- _Text extract_:
- - - - - - -

Actually the Soviet press itself calls these people “Soviet capitalists”, “new-born entrepreneurs”, “private entrepreneurs”, “newly-emerged kulaks”, “speculators”, “exploiters”, etc. Aren’t the revisionist Khrushchov clique contradicting themselves when they assert that antagonistic classes do not exist in the Soviet Union?
The facts cited above are only a part of those published in the Soviet press. They are enough to shock people, but there are many more which have not been published, many bigger and more serious cases which are covered up and shielded. We have quoted the above data in order to answer the question whether there are antagonistic classes and class struggle in the Soviet Union. These data are readily available and even the revisionist Khrushchov clique are unable to deny them.
These data suffice to show that the unbridled activities of the bourgeoisie against the proletariat are widespread in the Soviet Union, in the city as well as the countryside, in industry as well as agriculture, in the sphere of production as well as the sphere of circulation, all the way from the economic departments to Party and government organizations, and from the grass-roots to the higher leading bodies. These anti-socialist activities are nothing if not the sharp class struggle of the bourgeoisie against the proletariat.
It is not strange that attacks on socialism should be made in a socialist country by old and new bourgeois elements. There is nothing terrifying about this so long as the leadership of the Party and state remains a Marxist-Leninist one. But in the Soviet Union today, the gravity of the situation lies in the fact that the revisionist Khrushchov clique have usurped the leadership of the Soviet Party and state and that a privileged bourgeois stratum has emerged in Soviet society.
We shall deal with this problem in the following section.
THE SOVIET PRIVILEGED STRATUM AND THE REVISIONIST KHRUSHCHOV CLIQUE
The privileged stratum in contemporary Soviet society is composed of degenerate elements from among the leading cadres of Party and government organizations, enterprises and farms as well as bourgeois intellectuals; it stands in opposition to the workers, the peasants and the overwhelming majority of the intellectuals and cadres of the Soviet Union.
Lenin pointed out soon after the October Revolution that bourgeois and petty-bourgeis ideologies and force of habit were encircling and influencing the proletariat from all directions and wre corrupting certain of its sections. This circumstance led to the emergence from among the Soviet officials and functionaries both of bureaucrats alienated from the masses and of new bourgeois elements. Lenin also pointed out that although the high salaries paid to the bourgeois technical specialists staying on to work for the Soviet regime were necessary, they were having a corrupting influence on it.
Therefore, Lenin laid great stress on waging persistent struggles against the influence of bourgeois and petty-bourgeois ideologies, on arousing the broad masses to take part in government work, on ceaselessly exposing and purging bureaucrats and new bourgeois elements in the Soviet organs, and on creating conditions that would bar the existence and reproduction of the bourgeoisie. Lenin pointed out sharply that “without a systematic and determined struggle to improve the apparatus, we shall perish before the basis of socialism is created.”
[Lenin, “Plan of the Pamphlet ‘On the Food Tax’”, Collected Works, 4th Russian ed., Moscow, Vol. 32, p. 301.]
At the same time, he laid great stress on adherence to the principle of the Paris Commune in wage policy, that is, all public servants were to be paid wages corresponding to those of the workers and only bourgeois specialists were to be paid high salaries. From the October Revolution to the period of Soviet economic rehabilitation, Lenin’s directives were in the main observed; the leading personell of the Party and government organizations and enterprises and Party members among the specialists received salaries roughly equivalent to the wages of workers.

- - - - - - -

- _Stored data_:
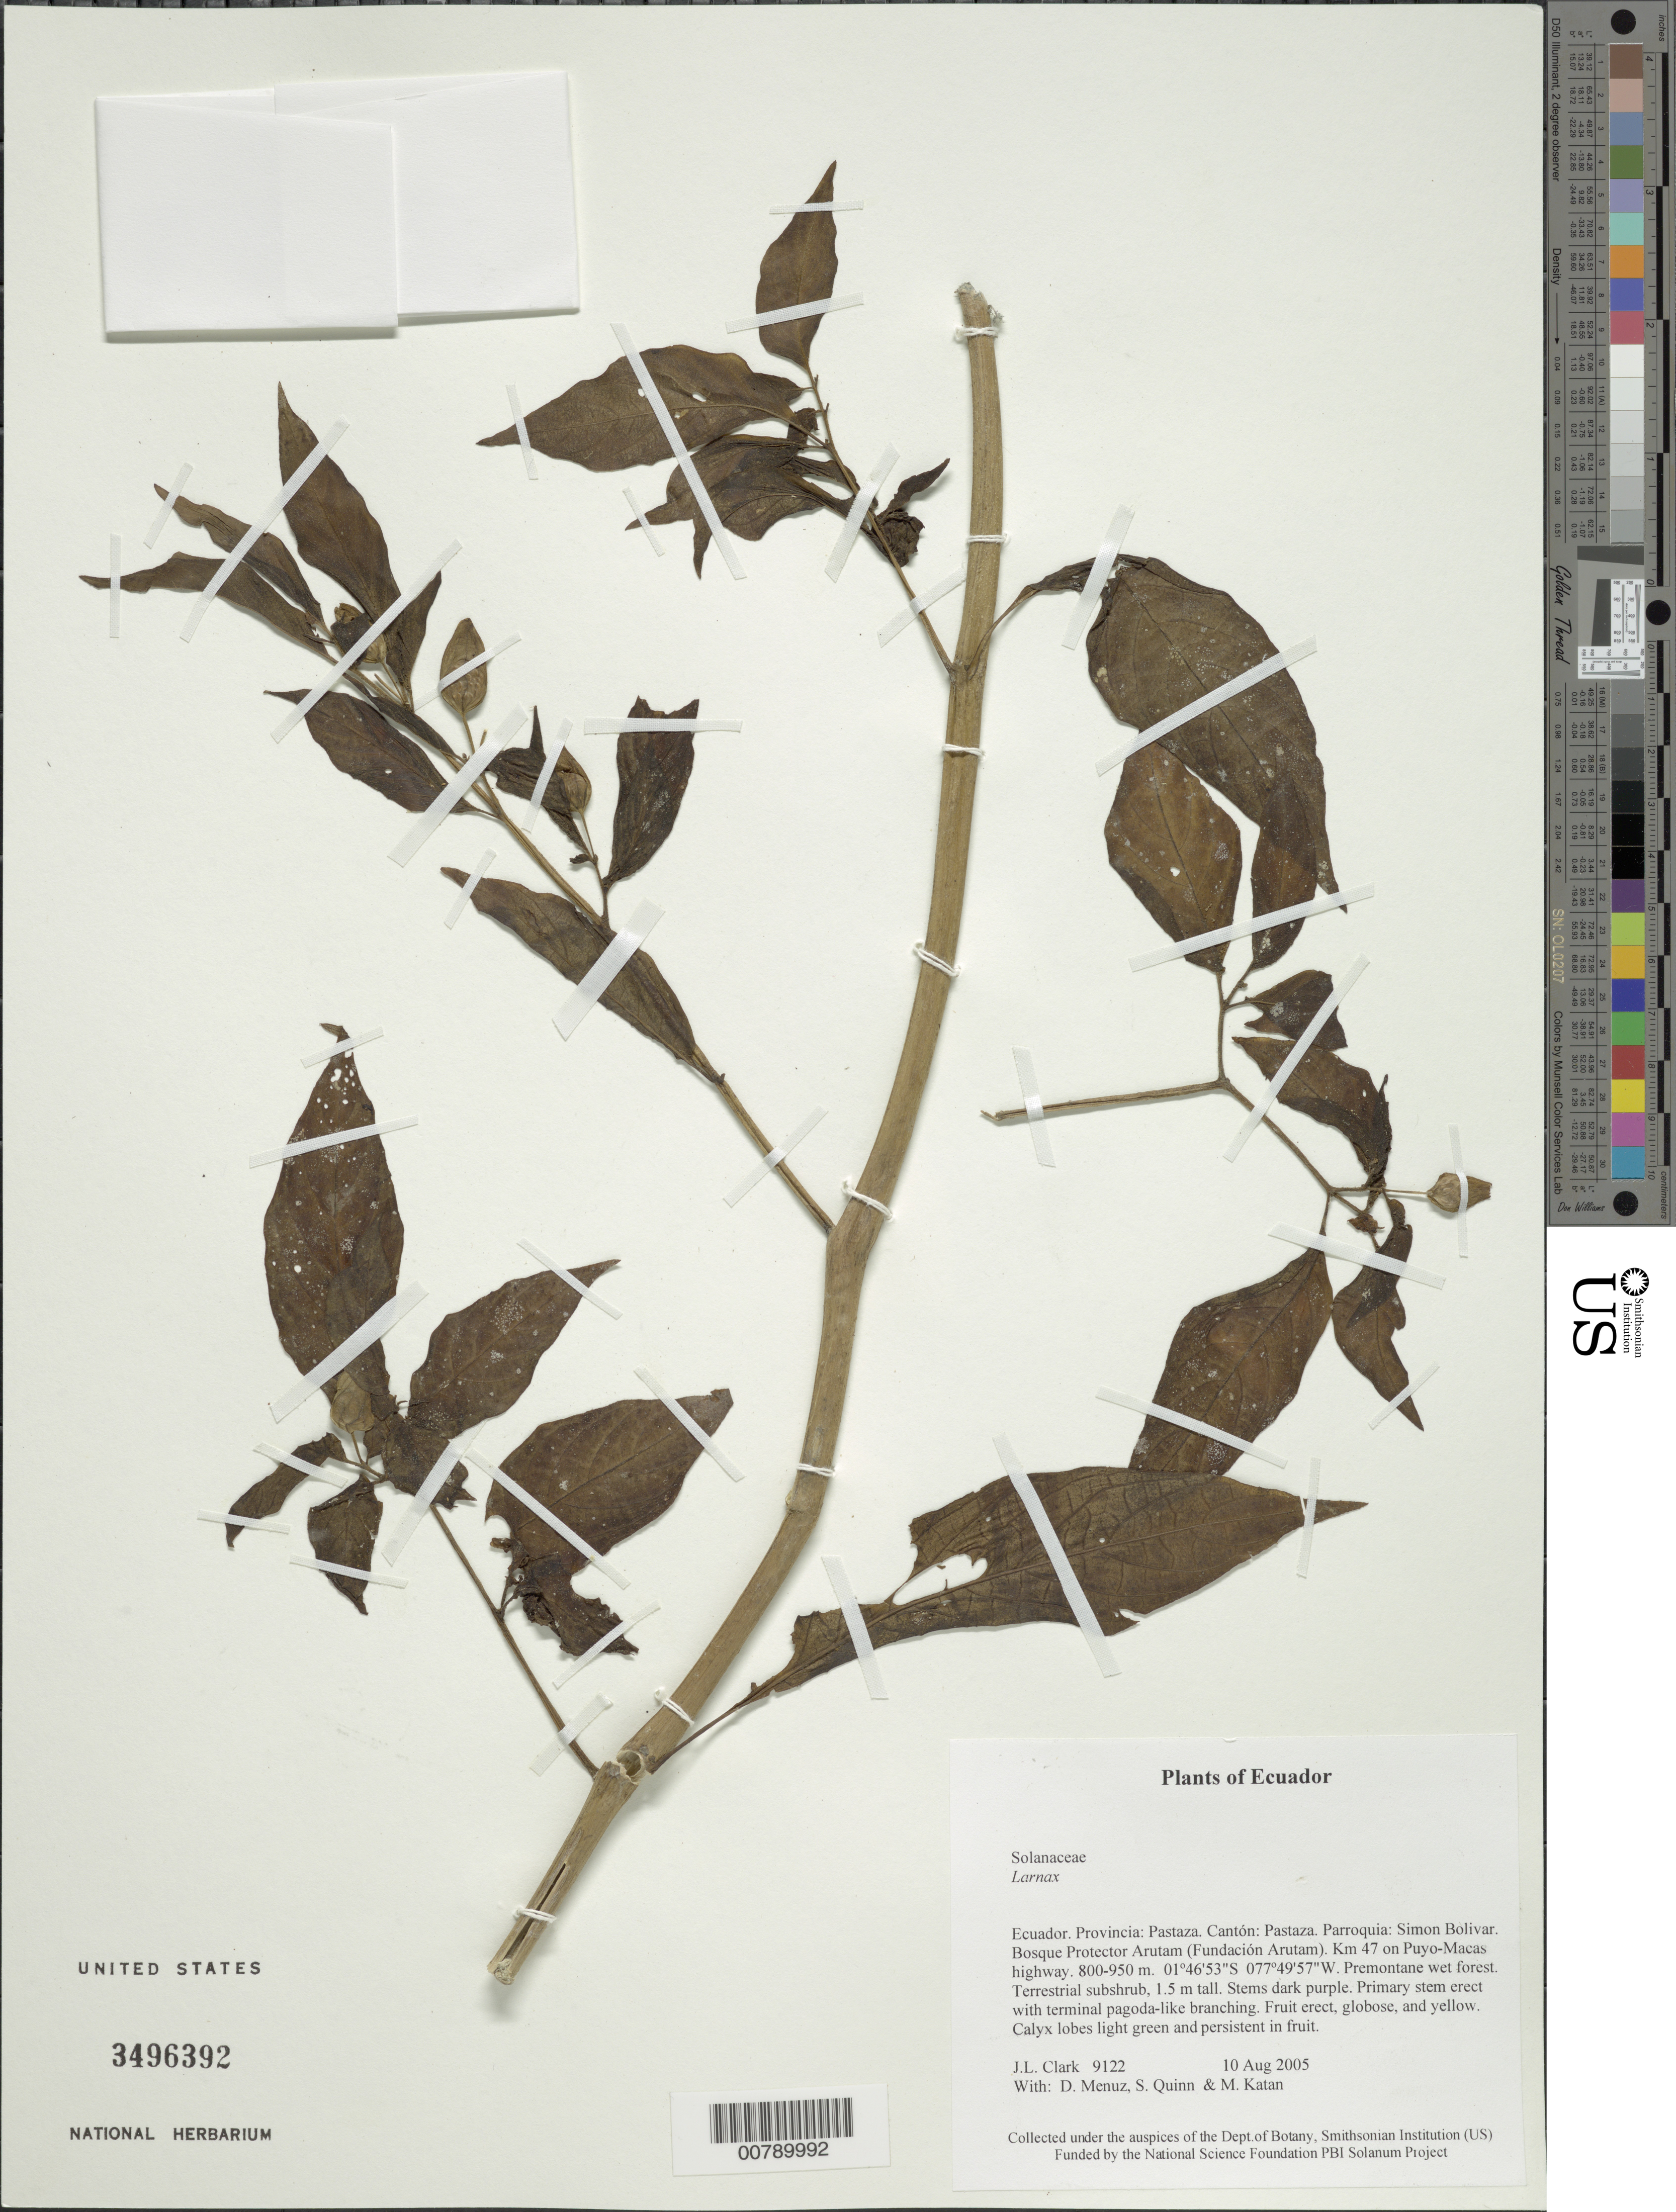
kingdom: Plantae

- - - - - - -

- _Direction 1_: List every name that the excerpt on the Soviet Union says the Soviet press itself uses for these people.
- _Direction 2_: Repeat the portion of the excerpt on the Soviet Union that begins at the words "Actually the Soviet" and stops after "to deny them.".
The lines above come from a different source than the excerpt on the Soviet Union.

- _Reply 1_:
- Soviet capitalists
- new-born entrepreneurs
- private entrepreneurs
- newly-emerged kulaks
- speculators
- exploiters

- _Reply 2_:
Actually the Soviet press itself calls these people “Soviet capitalists”, “new-born entrepreneurs”, “private entrepreneurs”, “newly-emerged kulaks”, “speculators”, “exploiters”, etc. Aren’t the revisionist Khrushchov clique contradicting themselves when they assert that antagonistic classes do not exist in the Soviet Union?
The facts cited above are only a part of those published in the Soviet press. They are enough to shock people, but there are many more which have not been published, many bigger and more serious cases which are covered up and shielded. We have quoted the above data in order to answer the question whether there are antagonistic classes and class struggle in the Soviet Union. These data are readily available and even the revisionist Khrushchov clique are unable to deny them.